Bahçeli’nin 1 Ekim’de başlattığı ve DEM Parti heyetinin İmralı’daki görüşmesiyle devam eden süreç, “Devletin yüzyılı aşkın süredir müesses nizamı haline gelmiş olan prensibi değişiyor mu?” sorusunu da beraberinde getirmektedir. Bu sorunun sebebi, süreci başlatan Bahçeli’nin Sünni-Türklüğe dayanan milliyetçiliği bayrak edinmiş olan MHP’nin lideri olmasından kaynaklanmaktadır. Daha düne kadar Kürtlerin siyasal ve kültürel haklarını tanımayan, barış sözcüğünü dillendirenleri “vatan haini” olarak itham eden Bahçeli’deki bu ani değişimin ne kadar samimi olduğu konusunda tereddütler vardır. Özellikle 2012-2015 arasındaki müzakere sürecine karşı tavrı ve 7 Haziran seçimleri sonrası AKP ile ittifak kurarak iktidarı yeniden elde etmek için ülkenin “cehenneme” çevrilmesi ve Cumhurbaşkanlığı Hükümet Sistemi adıyla kurulan otokratik rejime verdiği katkı düşünüldüğünde, bu tereddütlere hak vermemek mümkün değildir. Benzer tereddütler, elbette Erdoğan için de geçerlidir.

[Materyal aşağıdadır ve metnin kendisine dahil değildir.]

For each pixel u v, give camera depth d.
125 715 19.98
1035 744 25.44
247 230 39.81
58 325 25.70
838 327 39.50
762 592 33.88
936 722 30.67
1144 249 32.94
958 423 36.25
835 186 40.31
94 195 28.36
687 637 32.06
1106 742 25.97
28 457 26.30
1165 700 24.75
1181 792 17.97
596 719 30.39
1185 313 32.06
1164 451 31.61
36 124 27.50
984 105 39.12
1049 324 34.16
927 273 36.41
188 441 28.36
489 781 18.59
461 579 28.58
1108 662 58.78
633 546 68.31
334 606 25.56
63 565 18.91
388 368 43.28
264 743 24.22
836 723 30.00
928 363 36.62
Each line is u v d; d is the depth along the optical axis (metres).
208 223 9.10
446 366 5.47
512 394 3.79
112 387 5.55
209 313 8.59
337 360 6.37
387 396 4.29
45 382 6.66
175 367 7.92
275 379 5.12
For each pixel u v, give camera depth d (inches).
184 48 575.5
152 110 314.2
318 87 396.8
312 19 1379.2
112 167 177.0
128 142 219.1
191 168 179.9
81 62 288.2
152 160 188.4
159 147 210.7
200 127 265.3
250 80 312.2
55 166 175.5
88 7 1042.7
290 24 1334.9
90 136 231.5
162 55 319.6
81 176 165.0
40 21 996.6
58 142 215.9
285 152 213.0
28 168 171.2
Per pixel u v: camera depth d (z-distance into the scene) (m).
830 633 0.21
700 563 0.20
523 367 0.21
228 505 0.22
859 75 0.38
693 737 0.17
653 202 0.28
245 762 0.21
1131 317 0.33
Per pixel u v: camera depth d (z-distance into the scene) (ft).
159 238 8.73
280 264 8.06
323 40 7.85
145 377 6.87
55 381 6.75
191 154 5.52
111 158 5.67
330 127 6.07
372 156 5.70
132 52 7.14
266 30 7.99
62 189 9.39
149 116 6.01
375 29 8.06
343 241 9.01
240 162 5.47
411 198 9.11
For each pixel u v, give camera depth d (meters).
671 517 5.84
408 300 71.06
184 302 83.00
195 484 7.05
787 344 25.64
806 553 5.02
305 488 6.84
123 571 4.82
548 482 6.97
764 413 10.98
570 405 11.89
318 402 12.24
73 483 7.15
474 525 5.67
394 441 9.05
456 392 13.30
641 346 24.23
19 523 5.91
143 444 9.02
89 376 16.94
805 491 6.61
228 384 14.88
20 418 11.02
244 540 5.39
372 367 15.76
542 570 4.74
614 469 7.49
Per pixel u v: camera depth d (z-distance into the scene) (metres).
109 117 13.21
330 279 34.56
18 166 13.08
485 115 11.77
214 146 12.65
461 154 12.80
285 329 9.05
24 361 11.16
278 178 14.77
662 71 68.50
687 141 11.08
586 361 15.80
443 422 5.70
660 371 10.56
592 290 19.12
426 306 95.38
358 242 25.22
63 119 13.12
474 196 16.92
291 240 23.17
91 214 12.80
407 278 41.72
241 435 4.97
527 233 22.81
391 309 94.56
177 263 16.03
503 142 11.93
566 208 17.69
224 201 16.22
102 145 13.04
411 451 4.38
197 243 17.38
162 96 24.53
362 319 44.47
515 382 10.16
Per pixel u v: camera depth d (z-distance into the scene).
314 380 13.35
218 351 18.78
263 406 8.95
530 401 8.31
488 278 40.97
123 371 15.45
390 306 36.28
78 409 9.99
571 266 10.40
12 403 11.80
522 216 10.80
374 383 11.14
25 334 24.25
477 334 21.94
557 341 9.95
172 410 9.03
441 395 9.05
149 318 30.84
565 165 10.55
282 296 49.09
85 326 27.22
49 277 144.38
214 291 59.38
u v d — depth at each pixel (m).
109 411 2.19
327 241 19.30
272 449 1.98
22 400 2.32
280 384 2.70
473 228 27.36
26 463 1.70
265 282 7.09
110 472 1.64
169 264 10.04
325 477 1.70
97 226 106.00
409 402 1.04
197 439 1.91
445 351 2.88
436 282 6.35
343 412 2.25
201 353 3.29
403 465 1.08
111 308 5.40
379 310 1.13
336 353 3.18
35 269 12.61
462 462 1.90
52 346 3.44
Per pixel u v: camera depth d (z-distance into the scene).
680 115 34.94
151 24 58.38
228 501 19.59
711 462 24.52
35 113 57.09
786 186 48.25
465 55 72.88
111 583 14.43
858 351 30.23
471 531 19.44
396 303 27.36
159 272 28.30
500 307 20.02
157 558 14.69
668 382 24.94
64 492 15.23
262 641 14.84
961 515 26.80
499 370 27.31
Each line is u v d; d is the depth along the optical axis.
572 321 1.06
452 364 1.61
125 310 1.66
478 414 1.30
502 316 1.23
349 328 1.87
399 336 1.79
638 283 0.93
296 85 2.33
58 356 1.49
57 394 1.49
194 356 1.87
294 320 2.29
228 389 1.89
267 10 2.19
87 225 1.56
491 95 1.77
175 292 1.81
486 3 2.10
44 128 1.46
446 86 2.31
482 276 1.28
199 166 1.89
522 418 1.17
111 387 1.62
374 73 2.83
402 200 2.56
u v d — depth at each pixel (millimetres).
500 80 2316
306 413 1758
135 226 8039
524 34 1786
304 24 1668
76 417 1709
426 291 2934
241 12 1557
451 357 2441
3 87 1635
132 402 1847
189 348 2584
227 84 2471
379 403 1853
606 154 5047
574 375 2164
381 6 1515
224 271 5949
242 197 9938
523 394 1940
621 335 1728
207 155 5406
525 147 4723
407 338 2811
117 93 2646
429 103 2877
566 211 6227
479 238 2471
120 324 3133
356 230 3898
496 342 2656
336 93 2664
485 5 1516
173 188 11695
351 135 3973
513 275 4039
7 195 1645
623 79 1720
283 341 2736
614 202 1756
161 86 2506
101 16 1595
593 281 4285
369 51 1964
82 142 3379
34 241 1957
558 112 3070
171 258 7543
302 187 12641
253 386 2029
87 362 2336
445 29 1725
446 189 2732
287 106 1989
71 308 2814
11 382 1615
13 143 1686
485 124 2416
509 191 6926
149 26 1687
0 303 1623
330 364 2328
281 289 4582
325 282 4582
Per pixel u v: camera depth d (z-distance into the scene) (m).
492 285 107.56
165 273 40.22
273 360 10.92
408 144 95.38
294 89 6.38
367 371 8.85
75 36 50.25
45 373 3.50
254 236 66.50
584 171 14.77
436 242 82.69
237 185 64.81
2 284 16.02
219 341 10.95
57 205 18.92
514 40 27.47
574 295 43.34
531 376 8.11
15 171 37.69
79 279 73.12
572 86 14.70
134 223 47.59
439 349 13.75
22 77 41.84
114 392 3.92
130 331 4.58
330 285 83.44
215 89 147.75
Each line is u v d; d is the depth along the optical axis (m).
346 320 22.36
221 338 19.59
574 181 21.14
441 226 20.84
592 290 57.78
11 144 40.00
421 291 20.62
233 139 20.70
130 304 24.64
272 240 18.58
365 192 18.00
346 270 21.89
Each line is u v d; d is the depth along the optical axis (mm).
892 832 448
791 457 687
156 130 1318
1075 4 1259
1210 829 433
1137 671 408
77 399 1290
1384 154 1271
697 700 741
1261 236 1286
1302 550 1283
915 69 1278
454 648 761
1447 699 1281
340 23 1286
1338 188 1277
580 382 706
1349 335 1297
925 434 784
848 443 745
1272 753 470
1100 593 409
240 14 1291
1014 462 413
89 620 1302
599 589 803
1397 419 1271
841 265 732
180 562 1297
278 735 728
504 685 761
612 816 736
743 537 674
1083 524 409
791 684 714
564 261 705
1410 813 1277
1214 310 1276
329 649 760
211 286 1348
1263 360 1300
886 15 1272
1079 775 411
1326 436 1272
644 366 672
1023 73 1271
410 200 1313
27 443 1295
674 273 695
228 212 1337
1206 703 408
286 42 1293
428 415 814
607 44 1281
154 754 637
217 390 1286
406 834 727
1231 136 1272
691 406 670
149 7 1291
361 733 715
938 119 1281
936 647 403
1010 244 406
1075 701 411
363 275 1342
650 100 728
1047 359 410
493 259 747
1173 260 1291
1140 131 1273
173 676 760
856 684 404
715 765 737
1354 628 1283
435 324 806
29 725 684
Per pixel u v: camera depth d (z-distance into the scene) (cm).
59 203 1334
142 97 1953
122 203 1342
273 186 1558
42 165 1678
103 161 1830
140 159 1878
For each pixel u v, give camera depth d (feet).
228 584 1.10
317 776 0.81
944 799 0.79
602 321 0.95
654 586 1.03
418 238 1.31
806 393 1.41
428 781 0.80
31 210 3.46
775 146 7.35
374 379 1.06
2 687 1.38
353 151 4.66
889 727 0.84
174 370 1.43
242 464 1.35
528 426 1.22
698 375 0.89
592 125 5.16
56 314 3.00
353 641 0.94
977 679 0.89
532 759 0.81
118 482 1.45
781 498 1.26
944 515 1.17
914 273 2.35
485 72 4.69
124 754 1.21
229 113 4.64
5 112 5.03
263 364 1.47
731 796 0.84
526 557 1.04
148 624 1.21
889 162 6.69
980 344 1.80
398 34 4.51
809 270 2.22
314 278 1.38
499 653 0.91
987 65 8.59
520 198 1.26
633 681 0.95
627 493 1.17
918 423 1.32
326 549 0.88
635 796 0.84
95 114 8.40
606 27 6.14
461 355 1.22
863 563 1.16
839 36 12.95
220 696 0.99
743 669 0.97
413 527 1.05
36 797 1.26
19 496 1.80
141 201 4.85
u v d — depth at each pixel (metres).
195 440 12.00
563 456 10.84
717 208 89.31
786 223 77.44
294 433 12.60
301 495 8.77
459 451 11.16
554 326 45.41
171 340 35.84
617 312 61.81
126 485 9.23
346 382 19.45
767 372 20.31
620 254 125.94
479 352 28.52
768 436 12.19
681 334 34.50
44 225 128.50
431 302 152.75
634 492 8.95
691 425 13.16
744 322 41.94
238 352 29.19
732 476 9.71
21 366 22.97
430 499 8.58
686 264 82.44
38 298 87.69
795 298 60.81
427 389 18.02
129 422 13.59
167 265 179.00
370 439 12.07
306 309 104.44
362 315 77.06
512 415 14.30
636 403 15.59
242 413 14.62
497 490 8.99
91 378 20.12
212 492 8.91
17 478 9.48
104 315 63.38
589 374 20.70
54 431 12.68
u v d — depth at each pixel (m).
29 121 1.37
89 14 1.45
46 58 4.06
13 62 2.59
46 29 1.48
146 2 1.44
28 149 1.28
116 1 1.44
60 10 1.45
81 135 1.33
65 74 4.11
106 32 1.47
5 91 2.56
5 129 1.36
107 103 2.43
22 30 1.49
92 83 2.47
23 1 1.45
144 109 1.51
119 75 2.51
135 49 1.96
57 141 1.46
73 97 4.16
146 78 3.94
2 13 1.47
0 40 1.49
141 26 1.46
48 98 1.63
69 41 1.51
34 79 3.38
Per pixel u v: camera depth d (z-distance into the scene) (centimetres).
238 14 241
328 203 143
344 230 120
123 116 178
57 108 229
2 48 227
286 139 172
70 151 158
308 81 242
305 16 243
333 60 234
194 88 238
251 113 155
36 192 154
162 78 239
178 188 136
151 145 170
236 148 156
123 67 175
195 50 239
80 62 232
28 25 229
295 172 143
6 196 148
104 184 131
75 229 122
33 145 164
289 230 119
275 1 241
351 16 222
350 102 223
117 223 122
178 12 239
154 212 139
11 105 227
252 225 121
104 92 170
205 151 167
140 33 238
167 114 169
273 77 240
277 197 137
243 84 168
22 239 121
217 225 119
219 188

Ancak Suriye’de son dönemde yaşanan -yazının başında sözünü ettiğimiz- gelişmelerin de gösterdiği gibi içinde yer aldığımız coğrafyada halklar arasında yaratılan ayrımcılık ve kutuplaşma üzerinden bir egemenlik sürdürmek artık mümkün değildir. Dolayısıyla Bahçeli’nin başlattığı, Erdoğan’ın “iç cepheyi güçlendirmek” olarak ifade ettiği bu ani dönüşümün, Kürt halkının taleplerini yerine getirecek ve demokratikleşmenin önünü açacak yeni bir çözüm sürecini başlatmaktan ziyade; müesses nizam haline gelmiş olan Sünni-Türklüğe dayalı “tekçi” zihniyetle yola devam edilemeyeceğinin görülmüş olmasının bir tezahürüdür. Zaruret haline gelmiş olan “tekçi” anlayıştan dönüş için Abdullah Öcalan’ın ve DEM Parti’nin Kürt halkının temsilcisi olarak varlığı ve muhataplığı Türkiye için büyük bir olanaktır.

Bugün iktidarın sahibi olarak Erdoğan ve Bahçeli’nin bu olanağı -daha önce olduğu gibi- heba etmemesini umuyorum. Ama bu arada sürecin sadece iktidar temsilcileriyle yürütülemeyeceğini, barışın mutlaka toplumsallaştırılması gerektiğinin de altını çizmek istiyorum.

Barışın toplumsallaşması şüphesiz devlet/iktidar dışı kurumların da sürece katılımı ile olacaktır. Zira yüzyılı aşkın süredir devlet politikası olarak Sünni-Türkçülüğe dayalı milliyetçilik anlayışının yarattığı düşmanlıkların ortadan kaldırılması kolay değildir. İYİ Parti, Zafer Partisi ve benzerleri MHP’nin “halklar arasında yaratılan kutuplaşma üzerinden var olma” siyasetini vakit kaybetmeden sahiplenme yarışına girmişlerdir.

Öte yandan kendisini sosyal demokrat ve hatta solda tanımlayan kimi siyasetler ve/veya kişiler ise çözüme kategorik olarak karşı olmadıklarını belirtmekle birlikte Kürt sorununun nedenlerini sorgulamadan, kutuplaştırma siyasetinin propaganda söylemlerini ve çatışma sürecinin acılarını gündeme getirmektedir. Bu yaklaşım, -açık olarak ifade etmeseler ya da niyetleri bu olmasa da- mevcut müesses nizamı sürdürme anlamına gelmekte ve toplumsal barışın önünde engel oluşturmaktadır.

Sözün özü: Toplumsal barışı sağlayamayan otokrasilerin birer birer yıkıldığı bir dönemde başlayan süreç, Kürt sorununun çözümünün ötesinde Cumhuriyet’in varlık-yokluk meselesi haline gelmiştir. AKP/MHP otokrasisinin bu sürecin bir tarafı olması birçok haklı kaygıyı beraberinde getirmektedir. Ancak “İstemezük!” diyerek bu sürece karşı olmak, Türkiye halkları için geri dönüşü olmayacak ağır bedelleri de beraberinde getirecektir. Bu nedenle siyasi partilerin, sendikaların, tüm demokratik kitle örgütlerinin ve her bir yurttaşın laik, demokratik bir hukuk devletini inşa etmek için “temkinli bir iyimserlik” içinde bu sürece destek vermesi gerekmektedir!